= Triathlon (concerto) =

Triathlon for Saxophonist and Orchestra is a saxophone concerto written in 2020 by the American composer John Corigliano. The work was commissioned by the San Francisco Symphony with support from Michèle and Larry Corash, to whom the piece is dedicated. Its world premiere, initially delayed by the COVID-19 pandemic, was given by the saxophonist Timothy McAllister and the San Francisco Symphony conducted by Giancarlo Guerrero at the Louise M. Davies Symphony Hall on April 7, 2022.

==Composition==

===Structure===
Triathlon has a duration of roughly 30 minutes and is cast in three movements that each call for a different instrument in the saxophone family:

The movement titles correspond to different facets of the music. "Leaps" refers to wide intervals of the opening theme.
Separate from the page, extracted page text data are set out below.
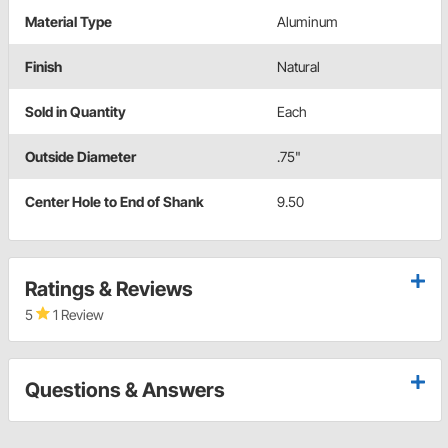
Material Type
Aluminum
Finish
Natural
Sold in Quantity
Each
Outside Diameter
.75"
Center Hole to End of Shank
9.50
Ratings & Reviews
5
1 Review
Questions & Answers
In the score program note, Corigliano wrote, "This melody utilizes the entire lyrical range of the soprano saxophone, and leads to a slower section that extends and develops the melody. But the joyous opening returns and the movement ends as it began — with a leap." The title of the second movement "Lines" refers the horizontal motion of its melody. The final movement "Licks" is named for the eponymous musical term, which refers to small improvisational moments in jazz. The composer added, "While this is not a jazz movement, the idea of small ornamental turns appealed to me, and provided me with the inspiration for the solo writing."

===Instrumentation===
The concerto is scored for a solo saxophonist (playing soprano, alto, and baritone saxophone) and an orchestra comprising two flutes (2nd doubling piccolo), two oboes (2nd doubling Cor anglais), two clarinets ( 2nd doubling bass clarinet), two bassoons (2nd doubling contrabassoon), four horns, three trumpets, two trombones, bass trombone, tuba, timpani, three percussionists, piano, and strings.

==Reception==
Reviewing the world premiere, the music critic Joshua Kosman of the San Francisco Chronicle praised Triathlon, writing, "As the title suggests, it's a workout." He continued, "Corigliano’s 30-minute extravaganza, which the [San Francisco] Symphony had originally commissioned for a 2020 premiere that was delayed by the COVID pandemic, was the highlight of Thursday's matinee program. It grabbed a listener's attention from the first notes, and lingered long in the memory after everything else had passed."